La bombe a explosé dimanche en début de soirée près de mosquées du quartier d’Abbas Town, au moment où les fidèles sortaient de la prière, frappant plusieurs immeubles alentour qui se sont en partie écroulés, piégeant les victimes.

Outre les 45 morts, plus de 150 personnes ont été blessées.

Les associations locales de transporteurs et commerçants ont annoncé à l’AFP une journée morte lundi. «Il n’y aura pas de transports publics», a ainsi déclaré le chef de l’Association des transporteurs de Karachi, Irshad Bokhari.

La bourse était officiellement ouverte, mais l’activité y était faible, selon un courtier local.

L’activité de Karachi, souvent décrite comme le «portefeuille du Pakistan», est vitale à l’économie du pays, contribuant à 42% de son PIB, 70% de l’impôt sur le revenu et 62% de la taxe sur les ventes.

Mais cette mégalopole de 18 millions d’habitants est ensanglantée depuis des décennies par d’incessantes violences politiques, ethniques, sectaires et mafieuses qui ont tué l’an dernier plus de 2200 personnes, handicapant largement son activité économique.

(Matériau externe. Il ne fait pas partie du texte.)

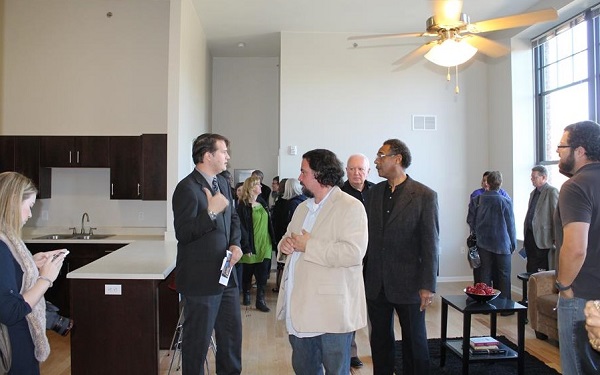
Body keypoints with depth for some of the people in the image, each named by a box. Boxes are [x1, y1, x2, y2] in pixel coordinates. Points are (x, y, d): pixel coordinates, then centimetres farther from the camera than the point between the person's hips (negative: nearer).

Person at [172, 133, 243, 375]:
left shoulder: (222, 183, 9)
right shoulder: (187, 188, -16)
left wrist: (235, 243, 2)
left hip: (226, 274, 8)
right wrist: (211, 212, -31)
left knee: (232, 332, 19)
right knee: (198, 339, 7)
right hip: (200, 278, -8)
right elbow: (183, 234, -21)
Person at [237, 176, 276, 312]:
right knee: (247, 273, 10)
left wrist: (272, 241, 13)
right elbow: (242, 228, -13)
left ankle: (260, 300, 8)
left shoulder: (262, 203, 10)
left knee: (263, 275, 1)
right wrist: (246, 247, -17)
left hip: (265, 245, 5)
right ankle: (246, 295, 30)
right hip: (251, 247, -5)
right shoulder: (243, 207, -10)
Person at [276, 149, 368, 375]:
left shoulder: (350, 207, -11)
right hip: (299, 308, 8)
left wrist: (309, 246, -18)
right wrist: (285, 243, 0)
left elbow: (354, 252, -23)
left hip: (331, 311, -7)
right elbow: (289, 237, 24)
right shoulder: (303, 207, 16)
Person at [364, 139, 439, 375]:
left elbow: (430, 244, -9)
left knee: (414, 341, 11)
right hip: (376, 283, 4)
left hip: (408, 284, -4)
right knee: (380, 340, 15)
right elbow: (365, 236, 8)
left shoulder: (425, 196, -7)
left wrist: (427, 285, -12)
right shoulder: (374, 192, 6)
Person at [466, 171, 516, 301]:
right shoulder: (505, 202, -11)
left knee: (485, 274, 10)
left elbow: (471, 220, 2)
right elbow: (511, 225, -4)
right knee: (503, 276, 6)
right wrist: (513, 244, 7)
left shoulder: (477, 200, -4)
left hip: (483, 243, 3)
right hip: (502, 244, -2)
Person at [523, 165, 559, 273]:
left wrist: (555, 239, -15)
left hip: (542, 239, -8)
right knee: (531, 269, 12)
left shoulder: (552, 192, -9)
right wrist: (526, 238, 17)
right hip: (530, 236, 8)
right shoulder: (533, 193, 17)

Le Pakistan est, de plus, en proie depuis le début de l’année à une vague sans précédent d’attentats anti-chiites.

L’attentat de dimanche, le plus meurtrier en plus de trois ans à Karachi, a eu lieu près d’un quartier chiite mais a également fait des victimes sunnites, et sa cible exacte demeurait encore inconnue, selon des sources policières.

Il intervient à quelques mois d’élections générales historiques, car les premières de l’histoire du Pakistan moderne à avoir lieu après qu’un gouvernement civil est allé au bout de son mandat de cinq ans.